Muscles, joints, and bones: pains that come and go (with or without swelling), cramps, stiffness.
Circulation: too fast or two slow heart rate, irregular heartbeat (palpitations), inflammation of the heart muscle or arteries, and chest pain.
Breathing: sinusitis, difficulty breathing, and pneumonias.
Skin: rashes, itching, crawling sensations, benign cysts and nodules, and skin discoloration.
Eyes: pain, inflammation, blurred or double vision, retinal damage, floaters, flashing lights, light sensitivity, dry eye, and blindness.
Ears: itching, earache, buzzing, ringing, and sound sensitivity.
Digestive tract: nausea, vomiting, diarrhea, constipation, loss of appetite, mild liver function abnormalities, and spleen tenderness and enlargement.

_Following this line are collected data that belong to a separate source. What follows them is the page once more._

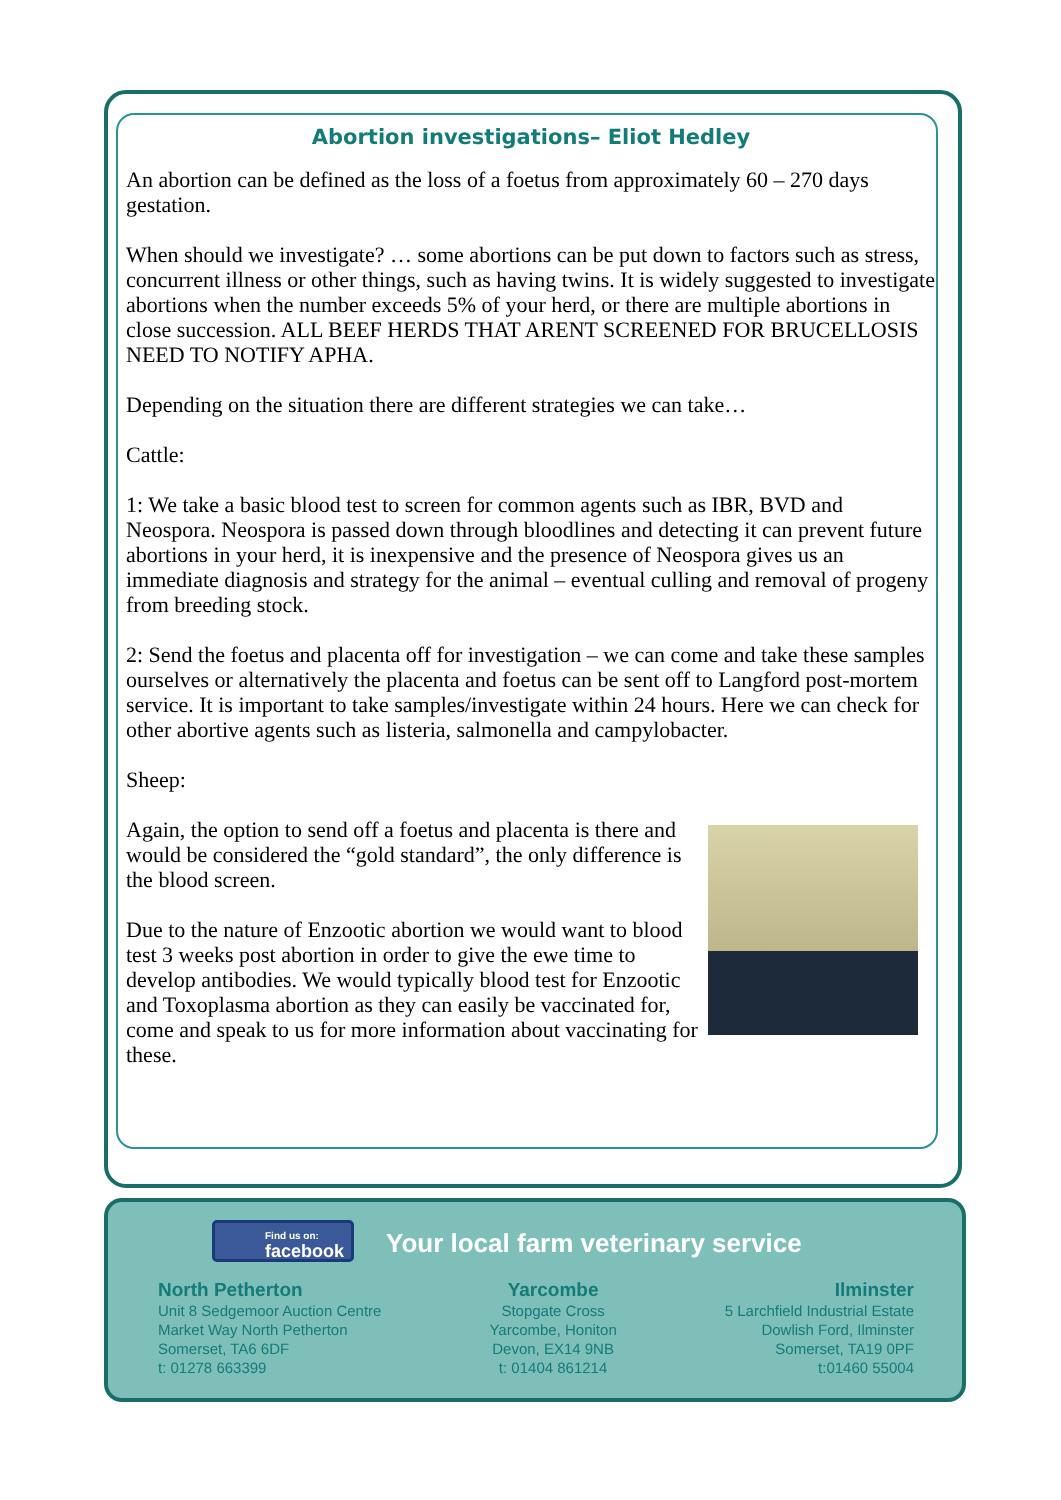Abortion investigations– Eliot Hedley
An abortion can be defined as the loss of a foetus from approximately 60 – 270 days gestation.
When should we investigate? … some abortions can be put down to factors such as stress, concurrent illness or other things, such as having twins. It is widely suggested to investigate abortions when the number exceeds 5% of your herd, or there are multiple abortions in close succession. ALL BEEF HERDS THAT ARENT SCREENED FOR BRUCELLOSIS NEED TO NOTIFY APHA.
Depending on the situation there are different strategies we can take…
Cattle:
1: We take a basic blood test to screen for common agents such as IBR, BVD and Neospora. Neospora is passed down through bloodlines and detecting it can prevent future abortions in your herd, it is inexpensive and the presence of Neospora gives us an immediate diagnosis and strategy for the animal – eventual culling and removal of progeny from breeding stock.
2: Send the foetus and placenta off for investigation – we can come and take these samples ourselves or alternatively the placenta and foetus can be sent off to Langford post-mortem service. It is important to take samples/investigate within 24 hours. Here we can check for other abortive agents such as listeria, salmonella and campylobacter.
Sheep:
Again, the option to send off a foetus and placenta is there and would be considered the “gold standard”, the only difference is the blood screen.
Due to the nature of Enzootic abortion we would want to blood test 3 weeks post abortion in order to give the ewe time to develop antibodies. We would typically blood test for Enzootic and Toxoplasma abortion as they can easily be vaccinated for, come and speak to us for more information about vaccinating for these.
Find us on:
facebook
Your local farm veterinary service
North Petherton
Unit 8 Sedgemoor Auction Centre
Market Way North Petherton
Somerset, TA6 6DF
t: 01278 663399
Yarcombe
Stopgate Cross
Yarcombe, Honiton
Devon, EX14 9NB
t: 01404 861214
Ilminster
5 Larchfield Industrial Estate
Dowlish Ford, Ilminster
Somerset, TA19 0PF
t:01460 55004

Genitourinary tract: inflammation of the urethra and bladder, pelvic pain, testicular pain, and loss of sexual desire.
General: tiredness, lack of stamina, fever, vague discomfort, irritability, nervousness or anxiety, and weight loss or gain.
Borrelia is a brilliant bacterium that can avoid detection by the body’s immune system by changing shape, becoming cell-wall deficient (living inside red blood cells) or encysting over with albumin, which antibiotics can’t reach, and hiding out in a dormant state in hard to reach places like the spaces between ligaments and bones.
If you suspect your or someone you know has Lyme, you should find a doctor who knows how to diagnose it correctly and treat it adequately if you have it. The earlier you get treatment, the better.
Lyme is not just another little infection that goes away in a week or two; people have died from it.